● **ASSIGNED TASK**
Copy the transcribed text of the data below line for line, keeping every character unchanged. Omit the pictures from your answer.

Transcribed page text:
+++

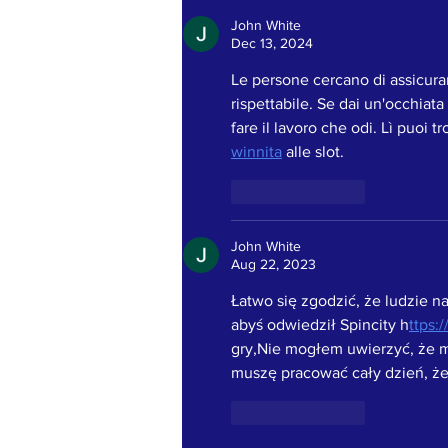
BEING KIND!
John White
Dec 13, 2024
Le persone cercano di assicurar
rispettabile. Se dai un'occhiata
fare il lavoro che odi. Lì puoi t
winnita
 alle slot.
Like
Reply
John White
Aug 22, 2023
Łatwo się zgodzić, że ludzie n
abyś odwiedził Spincity h
ttps:
gry,Nie mogłem uwierzyć, że m
muszę pracować cały dzień, że
Like
Reply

+++

● **YOUR SOLUTION**
BEING KIND!
John White
Dec 13, 2024
Le persone cercano di assicurar
rispettabile. Se dai un'occhiata
fare il lavoro che odi. Lì puoi t
winnita
 alle slot.
Like
Reply
John White
Aug 22, 2023
Łatwo się zgodzić, że ludzie n
abyś odwiedził Spincity h
ttps:
gry,Nie mogłem uwierzyć, że m
muszę pracować cały dzień, że
Like
Reply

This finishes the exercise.